My daughter is 9 years old, and the story I shared about her wanting to help rinse out my cloth pads happened when she was 3, as I clearly stated in class. I did not say this to prove how much my family "respects" my period, but as part of a conversation in which many women were sharing their kids' reactions to their periods and our desire as mothers to normalize this very normal human experience.
Yes, I am happy that my daughter is not being raised to be fearful and ashamed of her body and the blood that will someday (not too far into the future) come out of it, as I was. I am glad that she's seen my pads and not thought of them as anything deviant or scary. But she hasn't been interested in washing them out for many years, as you might expect.
Let me break down "I literally haven't had a job in 11 years because I can't work on my moon. I had to find an alternative."
It's true that I haven't had a 9-5 since I last clocked out of my grocery store clerking job in 2005. I remember calling my grandma that night and saying "I hope to never have a job again", her laughing as she asked, "Oh, so you're retiring at age 24?", and me laughing back and saying "Let's hope so."
Not having a job does not equal not working, there are many ways to make money, and I am now at a point where the business I've built is paying the bills. It's been a struggle and there were times I was less than broke, but being home with my daughter (whom I was pregnant with when I quit) has always been my priority. It was a very conscious choice. One I would make again and again.
I'm making money from something I've built while being present for my child (soon to be children; I'm 8 months pregnant as of this writing) and insisting on taking the time I need for self care. Feminism!
It's also true that my life works better when I can stay at home, slow down from the usual frenetic pace of life, and take care of myself on the first day of my period. I've tried to schedule my life to allow that for many years now with winning results, and I encourage other women to do the same.
But you know what bothered me most about the misquote? I never use the phrase "on my moon." Ever. I know and love many women who do use it and I do sometimes use "moontime" to speak of the week or so of menstruation, but "on my moon" has always conjured up in my mind an image of a woman sitting and bleeding on a round glowing sphere and, warm and playful as that image is, I just can't bring myself to use the phrase.

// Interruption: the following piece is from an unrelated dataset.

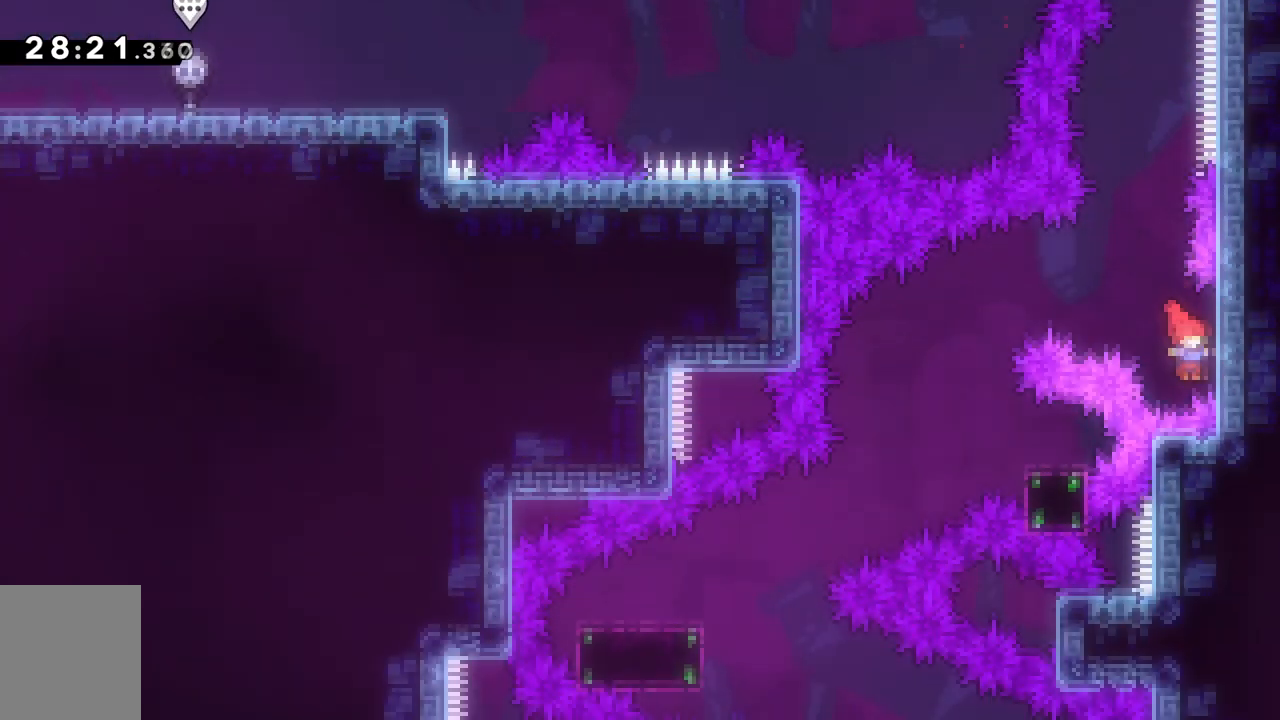
{"keys": ["a", "grab", "space"], "events": [[167, "d", "up"], [250, "a", "down"], [283, "space", "down"]]}
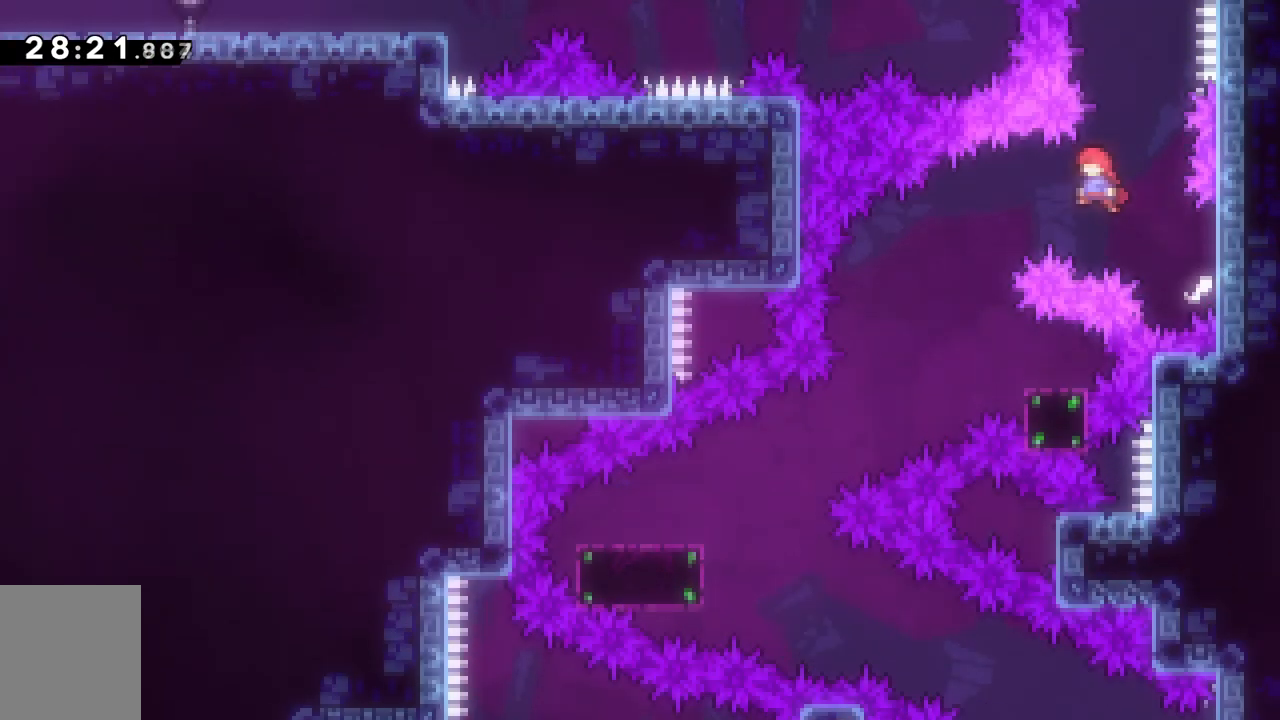
{"keys": ["d", "dash", "s"], "events": [[184, "grab", "up"], [367, "s", "down"], [384, "a", "up"], [417, "d", "down"], [417, "dash", "down"], [434, "space", "up"]]}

I say "on my period" or "when I'm bleeding", but that doesn't fit the author's depiction of my class as a "consciousness raising" (again, not a phrase I resonate with or would ever use) group of naked pagan witches painting our faces with menstrual blood and sacrificing goats to the goddess Artemis. So she put those words in my mouth and put quotation marks around them. Journalism!
The truth is, my Herbal Self Care for Radical Babes workshop is a very practical, grounded introduction to two simple forms of plant-based self care that can be easily done at home- vaginal steaming and herbal body oiling- with instructions for how to prepare the herbal remedies at home and make each practice a part of your life.
If you purchase the course on Patreon by becoming a $10 a month supporter of the Medicine Stories podcast, you can see what it is for yourself. The video portions were also taught that year (2016) at Spirit Weavers (and shot by Serpent Power Productions), but in a different class session than the one the author attended.
You can check out my Patreon page here, and if you end up pledging and watching this course, and if it inspires you to take better care of yourself and stay grounded in who you are no matter what weird text or bizarre situation you wake up to tomorrow, I'll be happy.
Thank you for all the love and goodness you've thrown my way since I posted this you guys. We're all just figuring out what works for us, what brings us the most health and happiness and connection, and I appreciate all the respect and support I've seen since in response to the meanness and ugliness of this article. Feminism!